The key step in such problems about logic is to figure out the correct formalization. What exactly does it mean to be able to deduce one's hat color using the information of who has declared in prevoius rounds? Or in other words, we can start by finding a solution that runs with any time complexity, but that is correct. When I was solving this problem, I've only thought and implemented such solution for a stress test after my approach did not pass the samples, which in hindsight was way too late.

Here is the formalization: there are C(n,r) possible sequences of hat colors, where r is the globally known number of red hats. After the i-th round, from the point of view of the first person who does not see any hats, some of those sequences are still possible, and some are not (in other words, if the hats did in fact correspond to this sequence, would everybody say what they have said?). This set of possible sequences Si also clearly defines what all other people are thinking: for each person, the set of possible sequences that is possible from their point of view is equal to the intersection of Si with the set of sequences that have the correct hat colors for those hats that they see. This sounds trivial when spelled out, but it was actually not that easy to state it for me during the round.

Now, what will each person do during the i-th round? They will look at the set of sequences that are still possible from their point of view (given by the intersection mentioned above), and check if their hat color is the same in all of them. If yes, they will declare, otherwise they won't.

How to compute Si given Si-1 and the declarations? We need to check the declarations that would have happened for each sequence in Si-1 (assuming each person sees some prefix of that sequence), and remove those sequences where this set of declarations does not match one for the real sequence of hats. Once again, this looks very simple, almost trivial, but it was actually far from easy to state concisely.

This is how far I've got during the round: I've implemented a slow solution based on the above, and was trying to find some fast heuristic solution that would match it on random inputs. It turns out that this did not lead to a correct solution. Instead, one simply had to speed up the slow solution!

One had to notice that after each step, the set Scan be described by the lists of possible amounts of red hats in each of the prefixes of the sequence. For example, suppose there are 4 red and 3 blue hats in total. The initial set S0 can then be described as: empty prefix has 0 red hats; the prefix of length 1 has 0 or 1 red hats; 2 has 0, 1, 2; 3 has 0, 1, 2, 3; 4 has 1, 2, 3, 4; 5 has 2, 3, 4; 6 has 3, 4; and the whole sequence has 4. Every sequence that has 4 red and 3 blue hats satisfies those constraints, and every sequence that satisfies those constraints has 4 red and 3 blue hats.

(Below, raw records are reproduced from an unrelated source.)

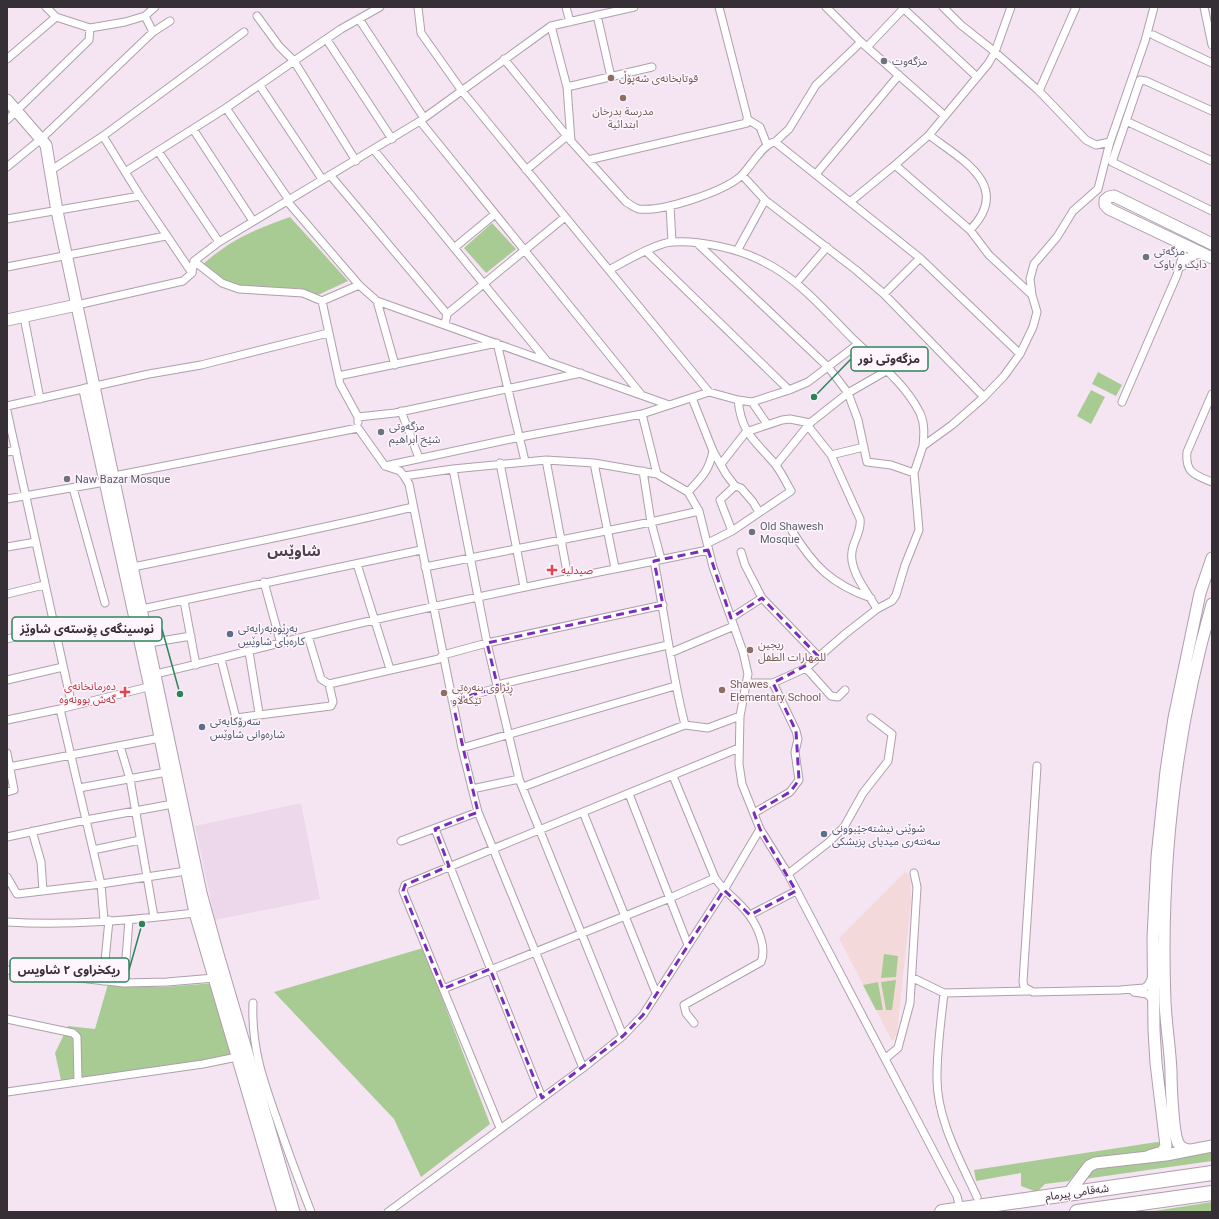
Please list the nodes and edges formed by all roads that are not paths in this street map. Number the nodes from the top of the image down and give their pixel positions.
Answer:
1 (46, 7) edge
2 (155, 7) edge
3 (380, 7) edge
4 (418, 7) edge
5 (566, 7) edge
6 (634, 7) edge
7 (719, 7) edge
8 (826, 7) edge
9 (942, 7) edge
10 (1011, 7) edge
11 (1076, 7) edge
12 (1154, 7) edge
13 (1204, 7) edge
14 (904, 8) edge
15 (597, 15) junction
16 (56, 16) junction
17 (145, 16) junction
18 (257, 16) dead end
19 (359, 19) junction
20 (170, 21) dead end
21 (570, 22) junction
22 (551, 26) junction
23 (90, 28) junction
24 (153, 32) junction
25 (244, 32) dead end
26 (1153, 35) dead end
27 (327, 40) junction
28 (861, 42) junction
29 (1212, 45) edge
30 (867, 47) junction
31 (995, 52) junction
32 (7, 59) edge
33 (504, 59) junction
34 (294, 61) junction
35 (1212, 63) edge
36 (652, 67) dead end
37 (899, 75) junction
38 (611, 77) junction
39 (978, 77) junction
40 (260, 86) junction
41 (567, 87) junction
42 (1039, 90) junction
43 (462, 91) junction
44 (7, 100) edge
45 (226, 108) junction
46 (17, 110) junction
47 (1212, 111) edge
48 (945, 116) junction
49 (747, 119) junction
50 (7, 120) edge
51 (422, 120) junction
52 (1126, 121) junction
53 (193, 129) junction
54 (929, 135) junction
55 (103, 136) junction
56 (41, 138) junction
57 (392, 139) junction
58 (569, 139) junction
59 (775, 142) junction
60 (1110, 142) junction
61 (767, 145) junction
62 (374, 150) junction
63 (158, 151) junction
64 (588, 160) junction
65 (356, 161) junction
66 (1212, 161) edge
67 (895, 165) junction
68 (7, 167) edge
69 (526, 170) junction
70 (50, 171) junction
71 (125, 172) junction
72 (816, 174) junction
73 (330, 175) junction
74 (742, 175) junction
75 (322, 179) junction
76 (140, 196) junction
77 (288, 200) junction
78 (765, 200) junction
79 (850, 202) junction
80 (670, 206) junction
81 (1212, 210) edge
82 (57, 211) junction
83 (495, 214) junction
84 (565, 217) junction
85 (7, 219) edge
86 (253, 221) junction
87 (970, 230) junction
88 (166, 236) junction
89 (1174, 240) junction
90 (219, 242) junction
91 (672, 242) junction
92 (697, 243) junction
93 (1212, 244) edge
94 (827, 247) junction
95 (454, 248) junction
96 (524, 250) junction
97 (646, 251) junction
98 (737, 251) junction
99 (1208, 256) edge
100 (67, 257) junction
101 (920, 258) junction
102 (194, 261) junction
103 (7, 268) edge
104 (609, 270) junction
105 (192, 273) junction
106 (1177, 275) junction
107 (796, 283) junction
108 (484, 284) junction
109 (359, 285) junction
110 (884, 294) junction
111 (1032, 295) junction
112 (322, 301) junction
113 (377, 301) junction
114 (77, 305) junction
115 (447, 314) junction
116 (24, 317) junction
117 (7, 320) edge
118 (445, 325) junction
119 (328, 333) junction
120 (497, 343) junction
121 (858, 344) junction
122 (1020, 354) junction
123 (546, 360) junction
124 (395, 365) junction
125 (829, 368) junction
126 (888, 370) junction
127 (583, 373) junction
128 (338, 376) junction
129 (89, 389) junction
130 (508, 389) junction
131 (789, 390) junction
132 (709, 392) junction
133 (640, 393) junction
134 (848, 393) junction
135 (1212, 394) edge
136 (984, 397) junction
137 (692, 398) junction
138 (40, 399) junction
139 (738, 400) junction
140 (752, 402) junction
141 (1122, 402) dead end
142 (669, 404) junction
143 (7, 406) edge
144 (7, 411) edge
145 (401, 411) junction
146 (642, 414) junction
147 (358, 417) junction
148 (767, 424) junction
149 (809, 425) junction
150 (358, 428) junction
151 (746, 432) junction
152 (520, 437) junction
153 (923, 446) junction
154 (864, 447) junction
155 (16, 450) junction
156 (713, 451) junction
157 (7, 452) edge
158 (831, 455) junction
159 (419, 458) junction
160 (546, 460) junction
161 (525, 461) junction
162 (594, 462) junction
163 (500, 463) junction
164 (721, 464) junction
165 (776, 465) junction
166 (385, 466) junction
167 (453, 469) junction
168 (643, 471) junction
169 (914, 473) junction
170 (657, 474) junction
171 (404, 476) junction
172 (109, 479) junction
173 (1212, 482) edge
174 (735, 486) junction
175 (73, 488) junction
176 (688, 492) junction
177 (26, 495) junction
178 (7, 499) edge
179 (413, 507) junction
180 (699, 510) junction
181 (759, 512) junction
182 (652, 522) junction
183 (607, 530) junction
184 (732, 531) junction
185 (792, 531) dead end
186 (562, 539) junction
187 (36, 542) junction
188 (708, 546) junction
189 (7, 547) edge
190 (516, 549) junction
191 (421, 550) junction
192 (741, 552) dead end
193 (471, 559) junction
194 (657, 560) junction
195 (1211, 561) edge
196 (357, 564) junction
197 (133, 567) junction
198 (425, 567) junction
199 (615, 568) junction
200 (568, 577) junction
201 (264, 582) junction
202 (44, 585) junction
203 (524, 587) junction
204 (1212, 590) edge
205 (7, 594) edge
206 (478, 598) junction
207 (762, 598) junction
208 (871, 598) junction
209 (184, 601) junction
210 (105, 603) dead end
211 (1212, 604) edge
212 (663, 605) junction
213 (432, 608) junction
214 (142, 609) junction
215 (878, 609) junction
216 (1196, 613) junction
217 (731, 618) junction
218 (1208, 618) junction
219 (374, 620) junction
220 (734, 626) junction
221 (55, 627) junction
222 (191, 636) junction
223 (308, 636) junction
224 (7, 639) edge
225 (149, 643) junction
226 (487, 643) junction
227 (280, 644) junction
228 (668, 645) junction
229 (250, 652) junction
230 (670, 653) junction
231 (443, 655) junction
232 (820, 658) junction
233 (221, 659) junction
234 (196, 665) junction
235 (63, 667) junction
236 (806, 668) junction
237 (390, 669) junction
238 (7, 680) edge
239 (153, 680) junction
240 (747, 683) junction
241 (329, 684) junction
242 (773, 684) junction
243 (675, 686) junction
244 (498, 687) junction
245 (845, 690) dead end
246 (452, 700) junction
247 (72, 706) junction
248 (60, 709) junction
249 (259, 715) junction
250 (740, 716) junction
251 (871, 718) dead end
252 (7, 720) edge
253 (685, 725) junction
254 (508, 735) junction
255 (160, 738) junction
256 (120, 746) junction
257 (462, 748) junction
258 (739, 748) junction
259 (7, 753) edge
260 (70, 755) junction
261 (1037, 766) dead end
262 (9, 767) junction
263 (167, 772) junction
264 (673, 776) junction
265 (519, 778) junction
266 (130, 779) junction
267 (523, 787) junction
268 (79, 788) junction
269 (472, 789) junction
270 (7, 792) edge
271 (629, 794) junction
272 (173, 804) junction
273 (136, 811) junction
274 (478, 812) junction
275 (583, 812) junction
276 (754, 813) junction
277 (86, 820) junction
278 (435, 829) junction
279 (760, 829) junction
280 (539, 830) junction
281 (32, 831) junction
282 (7, 837) edge
283 (140, 840) junction
284 (401, 841) dead end
285 (494, 848) junction
286 (93, 850) junction
287 (449, 866) junction
288 (186, 871) junction
289 (914, 873) dead end
290 (788, 874) junction
291 (7, 877) edge
292 (148, 877) junction
293 (715, 878) junction
294 (101, 884) junction
295 (724, 890) junction
296 (43, 891) junction
297 (796, 891) junction
298 (670, 898) junction
299 (195, 913) junction
300 (624, 915) junction
301 (750, 915) junction
302 (154, 917) junction
303 (107, 920) junction
304 (129, 920) junction
305 (7, 922) edge
306 (580, 934) junction
307 (688, 946) junction
308 (534, 951) junction
309 (212, 953) junction
310 (490, 969) junction
311 (7, 970) edge
312 (1153, 976) junction
313 (214, 978) junction
314 (913, 978) junction
315 (103, 981) junction
316 (124, 983) junction
317 (443, 989) junction
318 (1120, 990) junction
319 (1029, 991) junction
320 (656, 993) junction
321 (944, 993) junction
322 (1154, 1002) junction
323 (253, 1003) dead end
324 (7, 1018) edge
325 (1154, 1020) junction
326 (1167, 1021) junction
327 (694, 1023) dead end
328 (623, 1036) junction
329 (237, 1057) junction
330 (886, 1058) junction
331 (1170, 1061) junction
332 (583, 1068) junction
333 (1158, 1076) junction
334 (78, 1082) junction
335 (7, 1092) edge
336 (542, 1098) junction
337 (500, 1128) junction
338 (1212, 1146) edge
339 (1191, 1150) junction
340 (1149, 1156) junction
341 (1212, 1173) edge
342 (1212, 1193) edge
343 (1068, 1194) junction
344 (977, 1197) dead end
345 (960, 1209) junction
346 (283, 1212) edge
347 (294, 1212) edge
348 (311, 1212) edge
349 (388, 1212) edge
350 (942, 1212) edge
351 (1077, 1212) edge

1 - 16 street
2 - 17 street
3 - 19 street
4 - 43 street
5 - 21 street
6 - 15 street
7 - 49 street
8 - 28 street
9 - 31 street
10 - 31 street
11 - 42 street
12 - 60 street
13 - 29 street
14 - 30 street
14 - 39 street
15 - 21 street
15 - 38 street
16 - 23 street
16 - 32 street
17 - 23 street
17 - 24 street
18 - 34 street
19 - 27 street
19 - 51 street
20 - 24 street
21 - 22 street
22 - 33 street
22 - 41 street
23 - 46 street
24 - 56 street
25 - 55 street
26 - 35 street
27 - 34 street
27 - 57 street
28 - 30 street
28 - 59 street
30 - 37 street
31 - 39 street
31 - 42 street
33 - 43 street
33 - 58 street
34 - 40 street
34 - 65 street
36 - 38 street
37 - 48 street
37 - 72 street
38 - 41 street
39 - 48 street
40 - 45 street
40 - 75 street
41 - 58 street
42 - 60 street
43 - 51 street
43 - 69 street
44 - 46 street
45 - 53 street
45 - 77 street
46 - 50 street
46 - 56 street
47 - 52 street
48 - 54 street
49 - 61 street
49 - 64 street
51 - 57 street
51 - 83 street
52 - 66 street
52 - 81 street
53 - 63 street
53 - 86 street
54 - 67 street
54 - 87 street
55 - 70 street
55 - 71 street
56 - 68 street
56 - 70 street
57 - 62 street
58 - 64 street
58 - 69 street
59 - 61 street
59 - 72 street
60 - 111 street
61 - 74 street
62 - 65 street
62 - 95 street
63 - 71 street
63 - 90 street
64 - 80 street
65 - 73 street
67 - 79 street
67 - 87 street
69 - 84 street
70 - 82 street
71 - 76 street
72 - 79 street
73 - 75 street
73 - 115 street
74 - 78 street
74 - 80 street
75 - 77 street
76 - 82 street
76 - 88 street
77 - 86 street
77 - 109 street
78 - 94 street
78 - 98 street
79 - 101 street
80 - 91 street
82 - 85 street
82 - 100 street
83 - 95 street
83 - 96 street
84 - 96 street
84 - 104 street
86 - 90 street
87 - 111 street
88 - 100 street
88 - 105 street
89 - 93 street
89 - 99 street
89 - 106 street
90 - 102 street
91 - 92 street
91 - 97 street
92 - 98 street
92 - 125 street
94 - 107 street
94 - 110 street
95 - 108 street
96 - 108 street
96 - 133 street
97 - 104 street
97 - 131 street
98 - 107 street
99 - 106 street
100 - 103 street
100 - 114 street
101 - 110 street
101 - 122 street
102 - 105 street
102 - 112 street
104 - 132 street
105 - 114 street
106 - 141 street
107 - 121 street
108 - 115 street
108 - 123 street
109 - 112 street
109 - 113 street
110 - 136 street
111 - 122 street
112 - 119 street
113 - 118 street
113 - 124 street
114 - 116 street
114 - 129 street
115 - 118 street
116 - 117 street
116 - 138 street
118 - 120 street
119 - 128 street
119 - 129 street
120 - 123 street
120 - 124 street
120 - 130 street
121 - 125 street
121 - 126 street
122 - 136 street
123 - 127 street
124 - 128 street
125 - 131 street
125 - 134 street
126 - 134 street
126 - 153 street
127 - 130 street
127 - 133 street
128 - 147 street
129 - 138 street
129 - 172 street
130 - 145 street
130 - 152 street
131 - 140 street
132 - 137 street
132 - 139 street
133 - 142 street
134 - 149 street
134 - 154 street
135 - 173 street
136 - 153 street
137 - 142 street
137 - 156 street
138 - 143 street
139 - 140 street
139 - 151 street
140 - 148 street
142 - 146 street
144 - 155 street
145 - 147 street
145 - 159 street
146 - 152 street
146 - 170 street
147 - 150 street
148 - 149 street
148 - 151 street
149 - 158 street
149 - 165 street
150 - 166 street
150 - 172 street
151 - 164 street
151 - 165 street
152 - 159 street
152 - 161 street
153 - 169 street
154 - 158 street
154 - 169 street
155 - 157 street
155 - 177 street
156 - 164 street
156 - 176 street
158 - 208 street
159 - 166 street
160 - 161 street
160 - 162 street
160 - 186 street
161 - 163 street
162 - 168 street
162 - 183 street
163 - 167 street
163 - 190 street
164 - 174 street
165 - 181 street
166 - 171 street
167 - 171 street
167 - 193 street
168 - 170 street
168 - 182 street
169 - 215 street
170 - 176 street
171 - 179 street
172 - 175 street
172 - 197 street
172 - 239 street
174 - 181 street
174 - 184 street
175 - 177 street
175 - 210 street
176 - 180 street
177 - 178 street
177 - 187 street
179 - 191 street
179 - 197 street
180 - 182 street
180 - 188 street
181 - 184 street
182 - 183 street
182 - 194 street
183 - 186 street
183 - 199 street
184 - 188 street
185 - 208 street
186 - 190 street
186 - 200 street
187 - 189 street
187 - 202 street
188 - 194 street
188 - 217 street
190 - 193 street
190 - 203 street
191 - 196 street
191 - 198 street
192 - 207 street
193 - 198 street
193 - 206 street
194 - 199 street
194 - 212 street
195 - 204 street
195 - 216 street
196 - 201 street
196 - 219 street
197 - 214 street
198 - 213 street
199 - 200 street
200 - 203 street
201 - 209 street
201 - 227 street
202 - 205 street
202 - 221 street
203 - 206 street
206 - 213 street
206 - 226 street
207 - 217 street
207 - 232 street
208 - 215 street
209 - 214 street
209 - 222 street
211 - 218 street
212 - 226 street
212 - 228 street
213 - 219 street
213 - 231 street
214 - 225 street
215 - 232 street
216 - 218 street
216 - 312 street
217 - 220 street
218 - 326 street
219 - 223 street
219 - 237 street
220 - 230 street
220 - 240 street
221 - 224 street
221 - 235 street
222 - 225 street
222 - 234 street
223 - 227 street
223 - 241 street
225 - 239 street
226 - 231 street
226 - 244 street
227 - 229 street
228 - 230 street
228 - 244 street
229 - 233 street
229 - 249 street
230 - 243 street
231 - 237 street
231 - 246 street
232 - 236 street
233 - 234 street
233 - 249 street
234 - 239 street
235 - 238 street
235 - 247 street
236 - 242 street
236 - 245 street
237 - 241 street
239 - 247 street
239 - 255 street
239 - 309 street
240 - 242 street
240 - 250 street
241 - 249 street
242 - 276 street
243 - 253 street
243 - 254 street
244 - 246 street
244 - 254 street
246 - 257 street
247 - 248 street
248 - 252 street
248 - 260 street
250 - 253 street
250 - 258 street
251 - 290 street
253 - 267 street
254 - 257 street
254 - 265 street
255 - 256 street
255 - 263 street
256 - 260 street
256 - 266 street
257 - 269 street
258 - 264 street
258 - 276 street
259 - 262 street
260 - 262 street
260 - 268 street
261 - 319 street
262 - 270 street
263 - 266 street
263 - 272 street
264 - 271 street
264 - 293 street
265 - 267 street
265 - 269 street
266 - 268 street
266 - 273 street
267 - 280 street
268 - 277 street
269 - 274 street
271 - 275 street
271 - 298 street
272 - 273 street
272 - 288 street
273 - 277 street
273 - 283 street
274 - 278 street
274 - 285 street
275 - 280 street
275 - 300 street
276 - 279 street
277 - 281 street
277 - 286 street
278 - 284 street
278 - 287 street
279 - 290 street
279 - 295 street
280 - 285 street
280 - 306 street
281 - 282 street
281 - 296 street
283 - 286 street
283 - 292 street
285 - 287 street
285 - 308 street
286 - 294 street
287 - 310 street
287 - 317 street
288 - 292 street
288 - 299 street
289 - 314 street
290 - 297 street
291 - 296 street
292 - 294 street
292 - 302 street
293 - 295 street
293 - 298 street
294 - 296 street
294 - 303 street
295 - 301 street
295 - 307 street
297 - 301 street
297 - 330 street
298 - 300 street
298 - 307 street
299 - 302 street
299 - 309 street
300 - 306 street
300 - 320 street
301 - 327 street
302 - 304 street
303 - 304 street
303 - 305 street
303 - 315 street
304 - 316 street
306 - 308 street
306 - 328 street
307 - 320 street
308 - 310 street
308 - 332 street
309 - 313 street
309 - 347 street
310 - 317 street
310 - 336 street
311 - 315 street
312 - 318 street
312 - 322 street
313 - 316 street
313 - 329 street
314 - 321 street
314 - 330 street
315 - 316 street
317 - 337 street
318 - 319 street
318 - 322 street
319 - 321 street
320 - 328 street
321 - 344 street
322 - 325 street
323 - 348 street
324 - 334 street
325 - 326 street
325 - 333 street
326 - 331 street
328 - 332 street
329 - 334 street
329 - 346 street
330 - 345 street
331 - 333 street
331 - 339 street
332 - 336 street
333 - 340 street
334 - 335 street
336 - 337 street
337 - 349 street
338 - 339 street
339 - 340 street
340 - 343 street
341 - 343 highway, شەقامی پیرمام
342 - 351 highway, شەقامی پیرمام
343 - 345 highway, شەقامی پیرمام
345 - 350 highway, شەقامی پیرمام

Then suppose during the first round only the last two people have declared that they know the color of their hats. It turns out that the resulting set Scan then be described as: empty prefix has 0 red; 1 has 0, 1; 2 has 0, 1, 2; 3 has 1, 2, 3; 4 has 2, 3; 5 has 2, 4; 6 has 3, 4; 7 has 4.

More generally, if we describe the prefix of length i having j red hats as (i,j), then the (i+1)-th person will declare if exactly one of (i+1,j) and (i+1,j+1) is still possible, and not declare if both are possible. This criterion allows us to compute the declarations that actually happen, and the same criterion then allows us to eliminate states which contradict those declarations. However, we also need to pay attention to also eliminate states that do not have a possible predecessor (if both (i-1,j-1) and (i-1,j) are eliminated, then (i,j) should be eliminated as well), or a possible successor (if both (i+1,j) and (i+1,j+1) are eliminated, then (i,j) should be eliminated as well). This criterion is also the basis of the inductive proof that Si can always be represented in the above form.

Therefore we can maintain the set of states (i,j) that are still possible after each round, and stop when this set of states stops changing.